Sunday, February 7, 2010

Anesthetics.

Things are very different now.
Very difficult.

They say as you get older you grow wiser.
So, I'm not sure why it is I feel weaker and more confused as time goes on.

I don't see what makes them think they are so wise anyway.
We all live the same lives.
We all voice the same cries of joy of sorrow.
But at the same time we consider everyone to live a completely different, separate life from the herd.
I don't think it's our situations that make up who we are.
Not our pasts.
Not our actions.
But how those actions are defined in the end.
How we view all those little pieces.
That is what defines our lives and our uniqueness.

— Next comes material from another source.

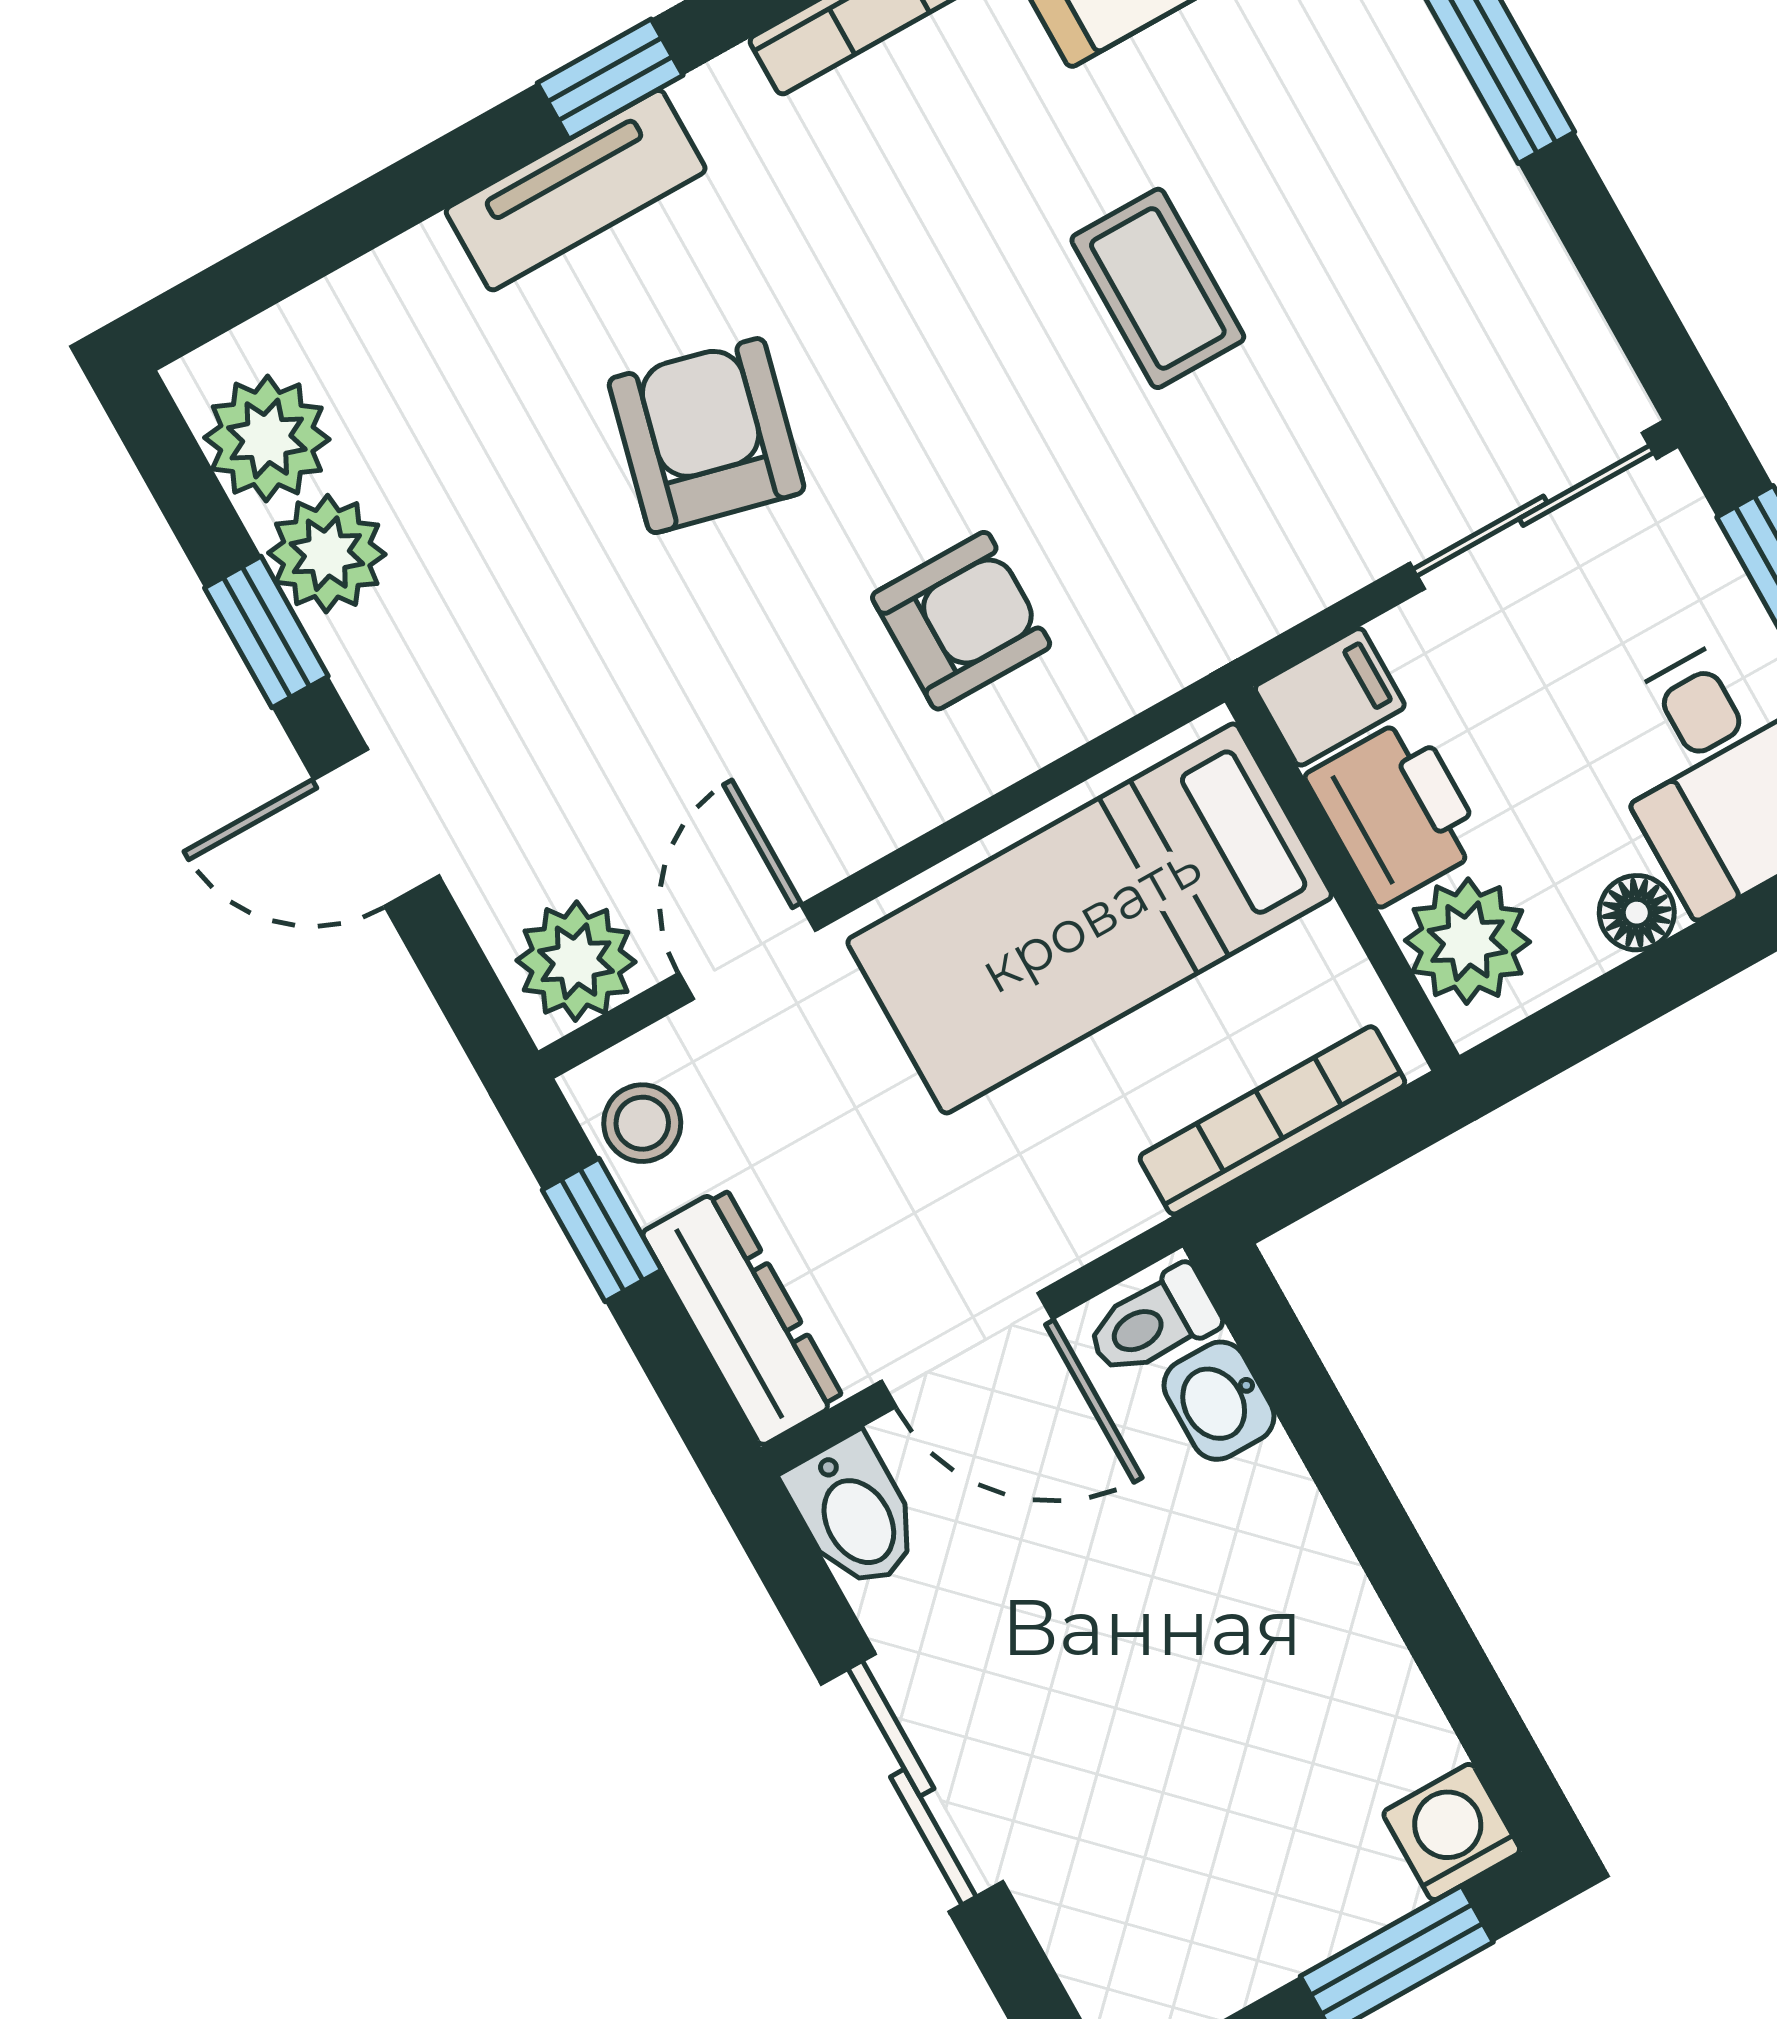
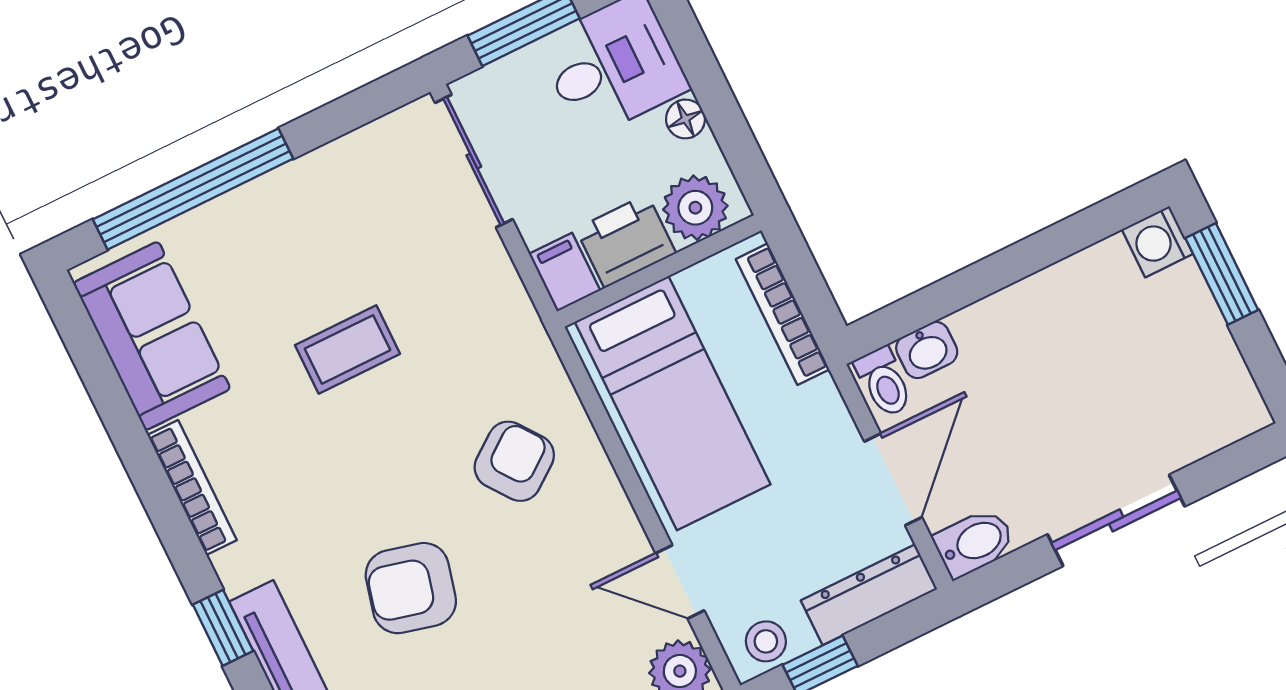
armchair: (961, 621) -> (514, 461), turned 53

My head hurts a lot these things.
Swirls of unformed thoughts, phrases, words, names, etc. overtake my mind.
I find reading difficult, I find working difficult.
I feel trapped in my head.
Who I am in here is not who I am out there.
What I am capable of in here, neither translates or actualises itself out there.

I am tired of the past.
I am tired of the future.
I can't even begin to acknowledge the present.
I'm tired of the silent throbbing in my head.

I wish I were an idiot.
They say idiots are the truly happy.
Nothing clouds their views, their minds are free to enjoy.

How you can enjoy what you do not comprehend is beyond me.
But it would be nice to feel at peace, for just a little while.